(Saved data entries)

==*==

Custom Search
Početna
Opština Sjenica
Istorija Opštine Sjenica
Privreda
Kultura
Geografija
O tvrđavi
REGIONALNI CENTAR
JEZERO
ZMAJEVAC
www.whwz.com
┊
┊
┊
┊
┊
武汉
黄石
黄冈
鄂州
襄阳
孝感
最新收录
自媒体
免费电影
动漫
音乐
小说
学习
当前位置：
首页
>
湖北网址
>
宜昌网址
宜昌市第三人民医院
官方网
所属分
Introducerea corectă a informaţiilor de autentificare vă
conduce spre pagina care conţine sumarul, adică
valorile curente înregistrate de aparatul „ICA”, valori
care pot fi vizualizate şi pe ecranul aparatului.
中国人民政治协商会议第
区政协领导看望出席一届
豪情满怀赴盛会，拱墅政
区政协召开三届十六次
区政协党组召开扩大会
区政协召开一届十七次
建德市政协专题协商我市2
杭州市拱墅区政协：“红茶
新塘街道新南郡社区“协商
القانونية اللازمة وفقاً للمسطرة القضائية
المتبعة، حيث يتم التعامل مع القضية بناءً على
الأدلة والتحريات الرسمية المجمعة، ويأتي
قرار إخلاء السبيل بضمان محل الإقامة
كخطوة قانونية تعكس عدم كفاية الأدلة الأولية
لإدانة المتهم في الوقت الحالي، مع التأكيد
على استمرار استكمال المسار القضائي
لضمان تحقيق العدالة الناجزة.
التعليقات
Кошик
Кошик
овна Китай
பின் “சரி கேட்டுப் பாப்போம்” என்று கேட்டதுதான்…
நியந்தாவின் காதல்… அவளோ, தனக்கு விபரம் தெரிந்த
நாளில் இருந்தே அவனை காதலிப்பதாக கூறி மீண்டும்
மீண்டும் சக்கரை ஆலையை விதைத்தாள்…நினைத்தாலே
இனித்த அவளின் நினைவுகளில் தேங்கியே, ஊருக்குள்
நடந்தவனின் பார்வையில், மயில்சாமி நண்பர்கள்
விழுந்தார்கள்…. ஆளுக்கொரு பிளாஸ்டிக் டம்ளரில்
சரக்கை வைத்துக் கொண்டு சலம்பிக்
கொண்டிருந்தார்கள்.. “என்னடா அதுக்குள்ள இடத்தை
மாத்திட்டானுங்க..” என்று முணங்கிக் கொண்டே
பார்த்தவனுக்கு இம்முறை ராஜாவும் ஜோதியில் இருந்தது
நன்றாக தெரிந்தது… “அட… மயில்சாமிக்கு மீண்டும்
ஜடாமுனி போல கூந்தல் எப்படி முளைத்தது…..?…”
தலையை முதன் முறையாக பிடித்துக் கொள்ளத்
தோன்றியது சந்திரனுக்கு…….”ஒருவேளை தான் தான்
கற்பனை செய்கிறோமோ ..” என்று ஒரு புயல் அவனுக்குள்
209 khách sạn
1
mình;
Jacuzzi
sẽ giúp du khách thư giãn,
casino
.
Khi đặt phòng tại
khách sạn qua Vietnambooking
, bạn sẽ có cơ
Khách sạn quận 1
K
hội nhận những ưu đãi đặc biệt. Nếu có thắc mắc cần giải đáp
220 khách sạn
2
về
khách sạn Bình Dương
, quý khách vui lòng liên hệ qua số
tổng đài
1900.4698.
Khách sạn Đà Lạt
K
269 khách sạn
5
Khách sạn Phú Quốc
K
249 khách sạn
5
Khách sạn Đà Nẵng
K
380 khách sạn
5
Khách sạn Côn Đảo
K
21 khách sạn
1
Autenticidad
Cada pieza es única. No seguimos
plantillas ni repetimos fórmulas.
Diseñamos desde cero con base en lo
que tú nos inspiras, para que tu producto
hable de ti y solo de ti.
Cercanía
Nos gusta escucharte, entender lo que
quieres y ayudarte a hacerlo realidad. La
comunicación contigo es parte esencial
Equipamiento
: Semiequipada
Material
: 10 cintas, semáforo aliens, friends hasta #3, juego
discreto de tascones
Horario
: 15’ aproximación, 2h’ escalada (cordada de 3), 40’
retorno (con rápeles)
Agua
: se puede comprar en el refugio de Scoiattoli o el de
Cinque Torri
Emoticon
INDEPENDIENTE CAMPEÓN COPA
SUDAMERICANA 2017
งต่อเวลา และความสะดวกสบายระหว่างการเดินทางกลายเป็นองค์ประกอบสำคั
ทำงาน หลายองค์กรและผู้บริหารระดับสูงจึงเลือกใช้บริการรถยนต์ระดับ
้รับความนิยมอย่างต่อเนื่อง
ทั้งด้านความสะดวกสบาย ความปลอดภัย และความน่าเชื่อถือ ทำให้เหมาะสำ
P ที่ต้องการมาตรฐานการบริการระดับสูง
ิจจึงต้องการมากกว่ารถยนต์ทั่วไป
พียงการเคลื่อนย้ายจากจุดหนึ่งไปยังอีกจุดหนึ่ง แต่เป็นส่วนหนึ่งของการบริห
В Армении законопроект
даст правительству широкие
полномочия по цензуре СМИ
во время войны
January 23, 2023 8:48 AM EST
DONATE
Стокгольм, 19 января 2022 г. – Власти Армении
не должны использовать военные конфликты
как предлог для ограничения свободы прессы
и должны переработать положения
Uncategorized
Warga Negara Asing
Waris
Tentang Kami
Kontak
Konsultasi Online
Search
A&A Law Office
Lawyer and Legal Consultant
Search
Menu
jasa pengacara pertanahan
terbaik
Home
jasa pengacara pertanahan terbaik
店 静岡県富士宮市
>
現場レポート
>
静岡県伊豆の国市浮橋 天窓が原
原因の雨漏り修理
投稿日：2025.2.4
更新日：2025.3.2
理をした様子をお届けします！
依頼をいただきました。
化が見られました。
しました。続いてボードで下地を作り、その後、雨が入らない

==*==

### DESCRIPTION OF THE TASK
Swap "Sjenica" for "Pešter" in the data from the start up to and including the line with "区政协领导看望出席一届", and write those lines out again with nothing else changed.

### ANSWER BOX
Custom Search
Početna
Opština Pešter
Istorija Opštine Pešter
Privreda
Kultura
Geografija
O tvrđavi
REGIONALNI CENTAR
JEZERO
ZMAJEVAC
www.whwz.com
┊
┊
┊
┊
┊
武汉
黄石
黄冈
鄂州
襄阳
孝感
最新收录
自媒体
免费电影
动漫
音乐
小说
学习
当前位置：
首页
>
湖北网址
>
宜昌网址
宜昌市第三人民医院
官方网
所属分
Introducerea corectă a informaţiilor de autentificare vă
conduce spre pagina care conţine sumarul, adică
valorile curente înregistrate de aparatul „ICA”, valori
care pot fi vizualizate şi pe ecranul aparatului.
中国人民政治协商会议第
区政协领导看望出席一届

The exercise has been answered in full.